▶ **GIVEN TEXT**
A: Between 10 and 15 years ago, we and others proposed three features of sirtuins that we thought were demonstrated at that time. One is that they regulate aging; the second is that they mediate the beneficial effects of calorie restriction; and the third is that they can be activated by small molecules like resveratrol. In the intervening decade or so, all three of those claims were challenged, one way or another. There was a paper published a few years ago that said basically the compounds don’t work. In recent years, one by one the original claims are being upheld.
Regarding resveratrol and related compounds, there are three schools of thought. One is the compounds don’t do anything vis-à-vis sirtuins, but deliver benefits as antioxidants. Another is that they’re activating sirt1 (the major mammalian sirtuin) in cells, but it’s an indirect effect of something else that they’re doing in cells. The third possibility is that they’re having a direct effect on sirtuins.

▶ **EXCERPTED DATA**
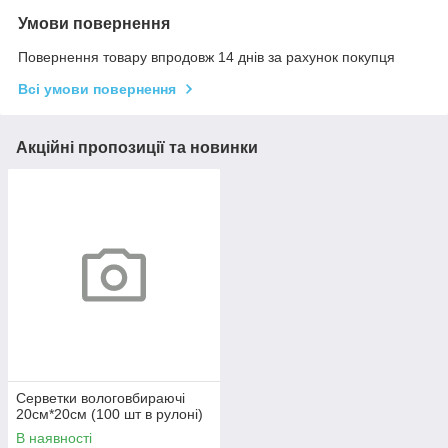
Умови повернення
Повернення товару впродовж 14 днів за рахунок покупця
Всі умови повернення
Акційні пропозиції та новинки
Серветки вологовбираючі
20см*20см (100 шт в рулоні)
В наявності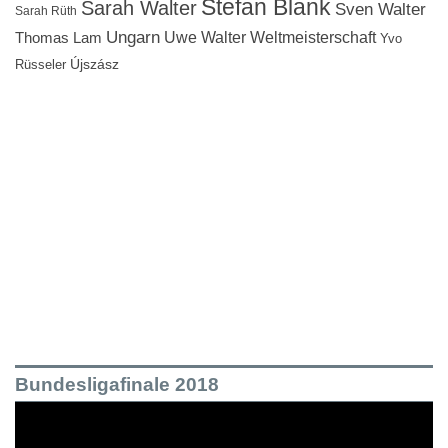
Stefan Blank
Sarah Walter
Sven Walter
Sarah Rüth
Ungarn
Uwe Walter
Weltmeisterschaft
Thomas Lam
Yvo
Újszász
Rüsseler
Bundesligafinale 2018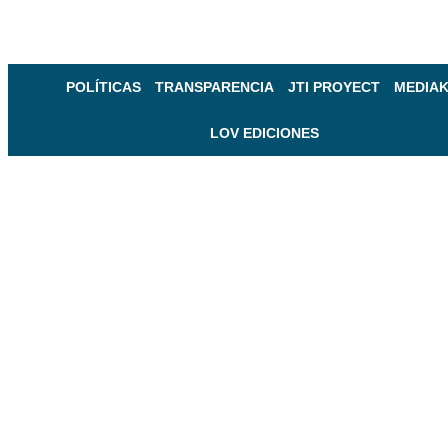
POLÍTICAS
TRANSPARENCIA
JTI PROYECT
MEDIAK
LOV EDICIONES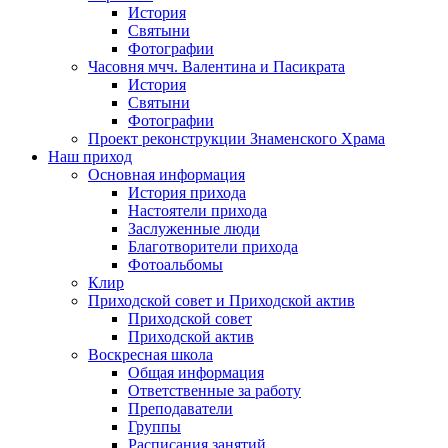
История
Святыни
Фотографии
Часовня мчч. Валентина и Пасикрата
История
Святыни
Фотографии
Проект реконструкции Знаменского Храма
Наш приход
Основная информация
История прихода
Настоятели прихода
Заслуженные люди
Благотворители прихода
Фотоальбомы
Клир
Приходской совет и Приходской актив
Приходской совет
Приходской актив
Воскресная школа
Общая информация
Ответственные за работу
Преподаватели
Группы
Расписания занятий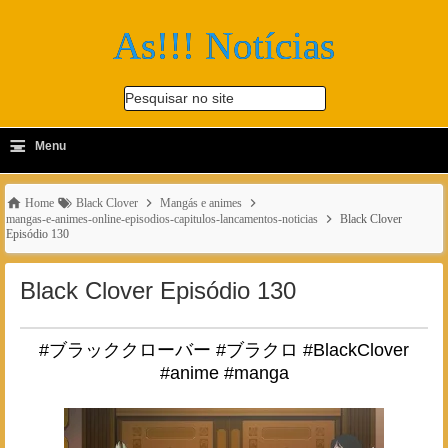
As!!! Notícias
Pesquisar no site
≡
-
Menu
🔍
Home
Black Clover
Mangás e animes
mangas-e-animes-online-episodios-capitulos-lancamentos-noticias
Black Clover
Episódio 130
Black Clover Episódio 130
#ブラッククローバー #ブラクロ #BlackClover
#anime #manga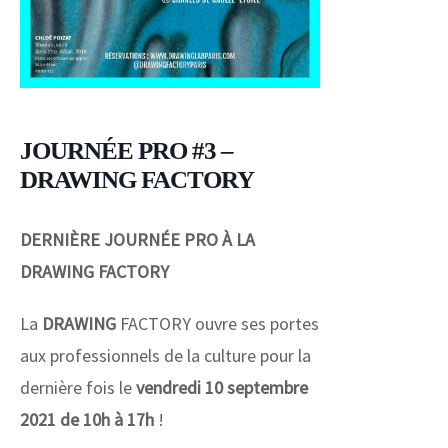
JOURNÉE PRO #3 –
DRAWING FACTORY
DERNIÈRE JOURNÉE PRO À LA
DRAWING FACTORY
La
DRAWING
FACTORY ouvre ses portes
aux professionnels de la culture pour la
dernière fois le
vendredi 10 septembre
2021 de 10h à 17h
!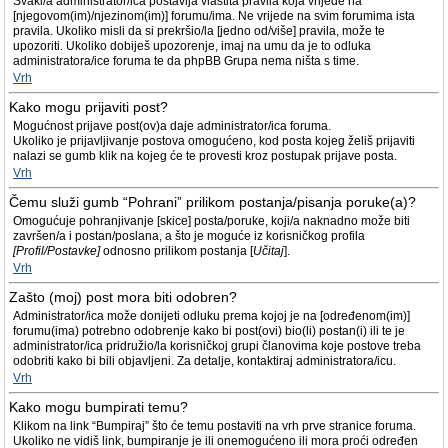
Svaki/a administrator/ica postavlja vlastita pravila koja vrijede na
[njegovom(im)/njezinom(im)] forumu/ima. Ne vrijede na svim forumima ista
pravila. Ukoliko misli da si prekršio/la [jedno od/više] pravila, može te
upozoriti. Ukoliko dobiješ upozorenje, imaj na umu da je to odluka
administratora/ice foruma te da phpBB Grupa nema ništa s time.
Vrh
Kako mogu prijaviti post?
Mogućnost prijave post(ov)a daje administrator/ica foruma.
Ukoliko je prijavljivanje postova omogućeno, kod posta kojeg želiš prijaviti
nalazi se gumb klik na kojeg će te provesti kroz postupak prijave posta.
Vrh
Čemu služi gumb “Pohrani” prilikom postanja/pisanja poruke(a)?
Omogućuje pohranjivanje [skice] posta/poruke, koji/a naknadno može biti
završen/a i postan/poslana, a što je moguće iz korisničkog profila
[Profil/Postavke]
odnosno prilikom postanja [
Učitaj
].
Vrh
Zašto (moj) post mora biti odobren?
Administrator/ica može donijeti odluku prema kojoj je na [određenom(im)]
forumu(ima) potrebno odobrenje kako bi post(ovi) bio(li) postan(i) ili te je
administrator/ica pridružio/la korisničkoj grupi članovima koje postove treba
odobriti kako bi bili objavljeni. Za detalje, kontaktiraj administratora/icu.
Vrh
Kako mogu bumpirati temu?
Klikom na link “Bumpiraj” što će temu postaviti na vrh prve stranice foruma.
Ukoliko ne vidiš link, bumpiranje je ili onemogućeno ili mora proći određen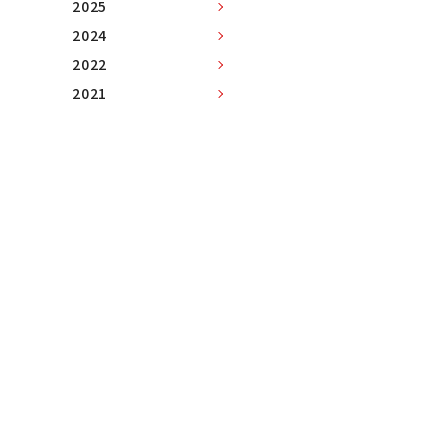
2025
2024
2022
2021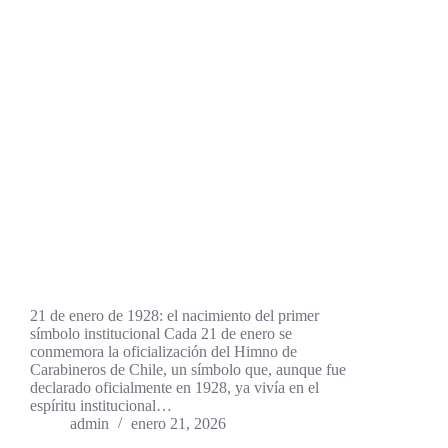
21 de enero de 1928: el nacimiento del primer
símbolo institucional Cada 21 de enero se
conmemora la oficialización del Himno de
Carabineros de Chile, un símbolo que, aunque fue
declarado oficialmente en 1928, ya vivía en el
espíritu institucional…
admin
enero 21, 2026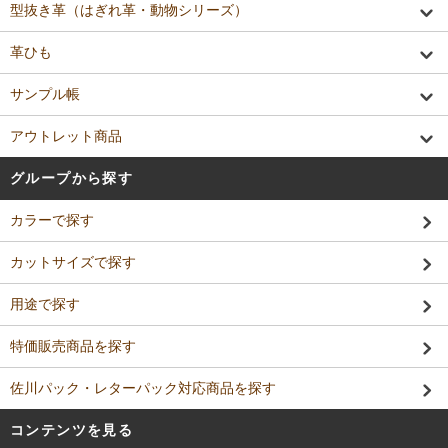
型抜き革（はぎれ革・動物シリーズ）
革ひも
サンプル帳
アウトレット商品
グループから探す
カラーで探す
カットサイズで探す
用途で探す
特価販売商品を探す
佐川パック・レターパック対応商品を探す
コンテンツを見る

▶ **EXERCISE BRIEF**
Reproduce word for word the part of the sirtuin passage starting at "A: Between 10" and ending at "are being upheld.".

▶ **EXPECTED OUTPUT**
A: Between 10 and 15 years ago, we and others proposed three features of sirtuins that we thought were demonstrated at that time. One is that they regulate aging; the second is that they mediate the beneficial effects of calorie restriction; and the third is that they can be activated by small molecules like resveratrol. In the intervening decade or so, all three of those claims were challenged, one way or another. There was a paper published a few years ago that said basically the compounds don’t work. In recent years, one by one the original claims are being upheld.